Task inputs →
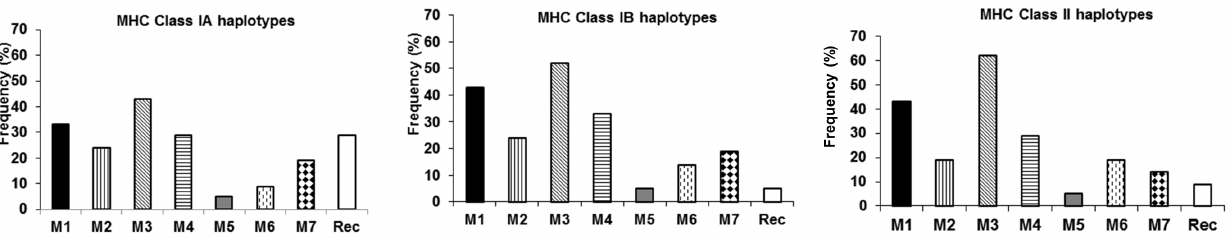
Figure 4. Frequency of MHC class IA, class IB and class II and recombinant haplotypes in animals included in the study. Animals carrying specific Mhc class I haplotypes. MHC class IA: M1=7, M2=5, M3=9, M4=6, M5=1, M6=2, M7=4, rec=6; frequency of MHC class IB: M1=9, M2=5, M3=11, M4=7, M5=1, M6=3, M7=4, rec=1; frequency of MHC class II: M1=9, M2=4, M3=13, M4=6, M5=1, M6=4, M7=3, rec=2 rec recombinant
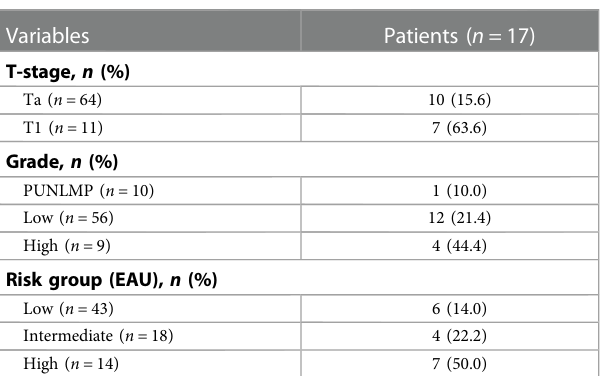
TABLE 3 The recurrence rate of different subgroups of patients.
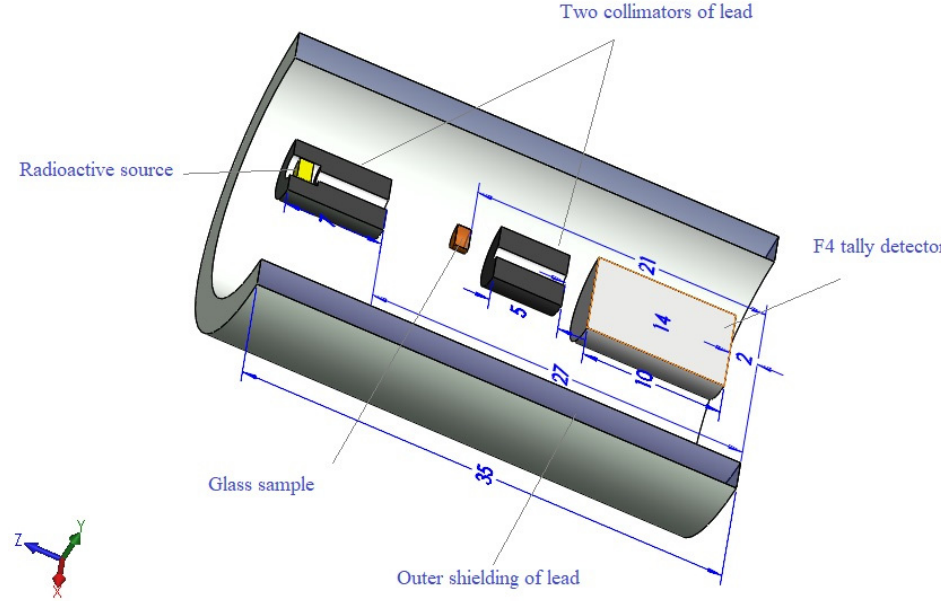
Figure 1. The created geometry describes the Monte Carlo simulation input file.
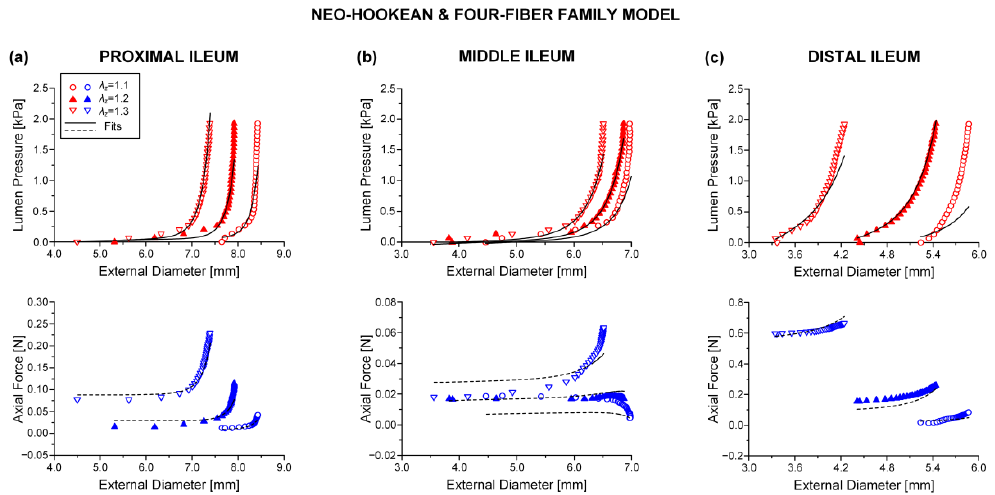
Figure 4. Plot of measured lumen pressure (red color) and axial force (blue color) vs. external diameter data at three different fixed axial stretches 𝜆 𝑧 = {1.1, 1.2, 1.3} for a characteristic specimen from the proximal, middle, and distal ileum and fits (solid lines for lumen pressure and dashed lines for axial force) calculated using the neo-Hookean and four-fiber family microstructure-based model of Equation (1) with the following best-fit model parameters for the ( a ) proximal ileum: 𝜇 = 0.103 kPa, 𝑘 1𝑑 = 0.006 kPa, 𝑘 2𝑑 = 6.312, 𝑘 1𝑎 = 1.966 kPa, 𝑘 2𝑎 = 2.102, 𝑘 1𝑐 = 2.4 × 10 −10 kPa, 𝑘 2𝑐 = 0.008, 𝑎 0 = 0.513 rad, ε = 0.260, 𝑅 2 = 0.905, 𝑑𝑒𝑡 ( 𝐑 ) = 3.5 × 10 −6 , ( b ) middle ileum: 𝜇 = 3.2 × 10 −11 kPa, 𝑘 1 𝑑 = 0.694 kPa, 𝑘 2 𝑑 = 4.890, 𝑘 1 𝑎 = 3.722 kPa, 𝑘 2𝑎 = 7.2 × 10 −11 , 𝑘 1𝑐 = 4.0 × 10 −11 kPa, 𝑘 2𝑐 = 1.548, 𝑎 0 = 0.852 rad, ε = 0.380, 𝑅 2 = 0.788, 𝑑𝑒𝑡(𝐑) = 9.2×10 −6 , and ( c ) distal ileum: 𝜇 = 7.0 × 10 −14 kPa, 𝑘 1𝑑 = 3.629 kPa, 𝑘 2𝑑 = 24.221, 𝑘 1𝑎 = 6.730 kPa, 𝑘 2𝑎 = 4.560, 𝑘 1𝑐 = 0.724 kPa, 𝑘 2𝑐 = 1.023, 𝑎 0 = 0.626 rad, ε = 0.333, 𝑅 2 = 0.864, 𝑑𝑒𝑡(𝐑) = 5.3 × 10 −5 . Data are shown every 0.5 mmHg for clarity.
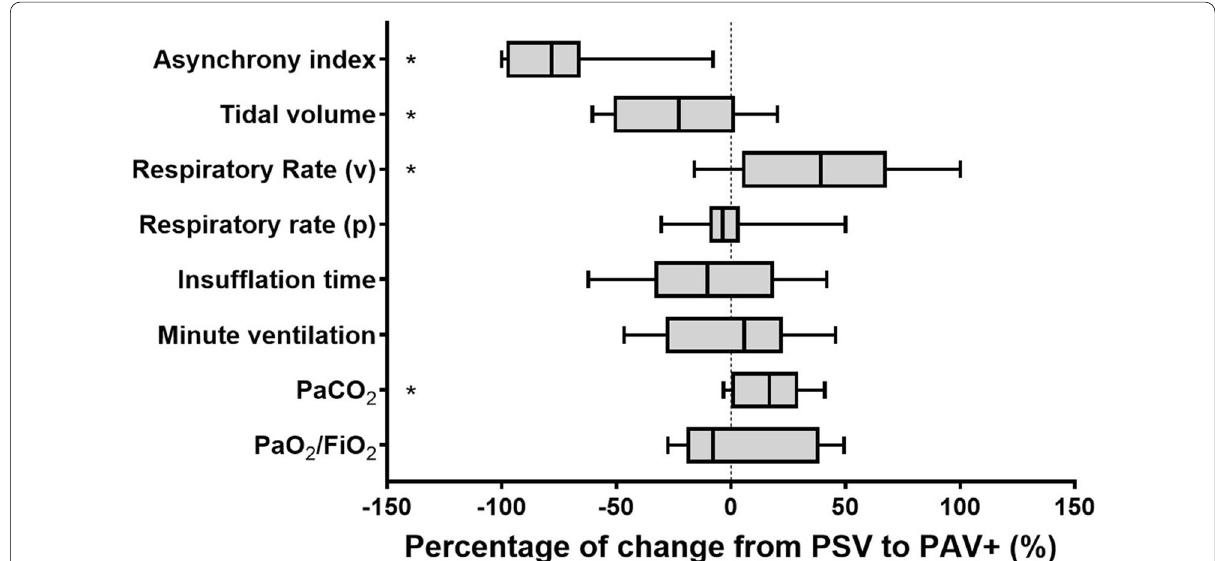
Fig. 3 Ventilatory variables under PSV and PAV . Physiological study. Relative changes, expressed as percentages, of ventilatory variables between + pressure support ventilation (PSV) with the lowest tolerated pressure support level and proportional assist ventilation with load‑adjustable gain factors (PAV ) with the gain adjusted to target a peak muscle pressure between 5 and 10 cmH 2 O. * Denotes statistical +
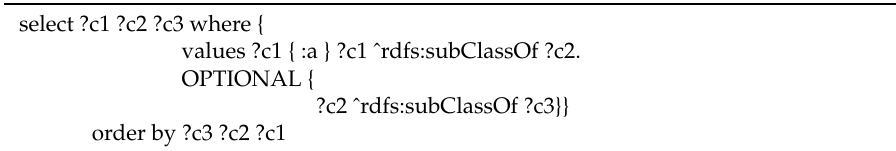
Table 7. SPARQL Query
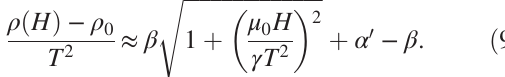
FIG. 6. Magnetoresistance, hot-spot model, and hyperbolic scaling in BaFe 2 ð As 0 showing clear H -linear dependence at high fields. Black lines are fits to the hot-spot MR model given by Eq. (6). Each panel is labeled by the extrapolated zero-temperature resistivity, which quantifies the level of disorder. (b) Hyperbolic scaling of MR for each respective sample. Dashed lines are hyperbolic functions with the parameters shown in each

Task item →
Return the material from above in full, exactly as written, with the pictures omitted.

Written response →
Figure 4. Frequency of MHC class IA, class IB and class II and recombinant haplotypes in animals included in the study. Animals carrying specific Mhc class I haplotypes. MHC class IA: M1=7, M2=5, M3=9, M4=6, M5=1, M6=2, M7=4, rec=6; frequency of MHC class IB: M1=9, M2=5, M3=11, M4=7, M5=1, M6=3, M7=4, rec=1; frequency of MHC class II: M1=9, M2=4, M3=13, M4=6, M5=1, M6=4, M7=3, rec=2 rec recombinant
TABLE 3 The recurrence rate of different subgroups of patients.
Figure 1. The created geometry describes the Monte Carlo simulation input file.
Figure 4. Plot of measured lumen pressure (red color) and axial force (blue color) vs. external diameter data at three different fixed axial stretches 𝜆 𝑧 = {1.1, 1.2, 1.3} for a characteristic specimen from the proximal, middle, and distal ileum and fits (solid lines for lumen pressure and dashed lines for axial force) calculated using the neo-Hookean and four-fiber family microstructure-based model of Equation (1) with the following best-fit model parameters for the ( a ) proximal ileum: 𝜇 = 0.103 kPa, 𝑘 1𝑑 = 0.006 kPa, 𝑘 2𝑑 = 6.312, 𝑘 1𝑎 = 1.966 kPa, 𝑘 2𝑎 = 2.102, 𝑘 1𝑐 = 2.4 × 10 −10 kPa, 𝑘 2𝑐 = 0.008, 𝑎 0 = 0.513 rad, ε = 0.260, 𝑅 2 = 0.905, 𝑑𝑒𝑡 ( 𝐑 ) = 3.5 × 10 −6 , ( b ) middle ileum: 𝜇 = 3.2 × 10 −11 kPa, 𝑘 1 𝑑 = 0.694 kPa, 𝑘 2 𝑑 = 4.890, 𝑘 1 𝑎 = 3.722 kPa, 𝑘 2𝑎 = 7.2 × 10 −11 , 𝑘 1𝑐 = 4.0 × 10 −11 kPa, 𝑘 2𝑐 = 1.548, 𝑎 0 = 0.852 rad, ε = 0.380, 𝑅 2 = 0.788, 𝑑𝑒𝑡(𝐑) = 9.2×10 −6 , and ( c ) distal ileum: 𝜇 = 7.0 × 10 −14 kPa, 𝑘 1𝑑 = 3.629 kPa, 𝑘 2𝑑 = 24.221, 𝑘 1𝑎 = 6.730 kPa, 𝑘 2𝑎 = 4.560, 𝑘 1𝑐 = 0.724 kPa, 𝑘 2𝑐 = 1.023, 𝑎 0 = 0.626 rad, ε = 0.333, 𝑅 2 = 0.864, 𝑑𝑒𝑡(𝐑) = 5.3 × 10 −5 . Data are shown every 0.5 mmHg for clarity.
Fig. 3 Ventilatory variables under PSV and PAV . Physiological study. Relative changes, expressed as percentages, of ventilatory variables between + pressure support ventilation (PSV) with the lowest tolerated pressure support level and proportional assist ventilation with load‑adjustable gain factors (PAV ) with the gain adjusted to target a peak muscle pressure between 5 and 10 cmH 2 O. * Denotes statistical +
Table 7. SPARQL Query
FIG. 6. Magnetoresistance, hot-spot model, and hyperbolic scaling in BaFe 2 ð As 0 showing clear H -linear dependence at high fields. Black lines are fits to the hot-spot MR model given by Eq. (6). Each panel is labeled by the extrapolated zero-temperature resistivity, which quantifies the level of disorder. (b) Hyperbolic scaling of MR for each respective sample. Dashed lines are hyperbolic functions with the parameters shown in each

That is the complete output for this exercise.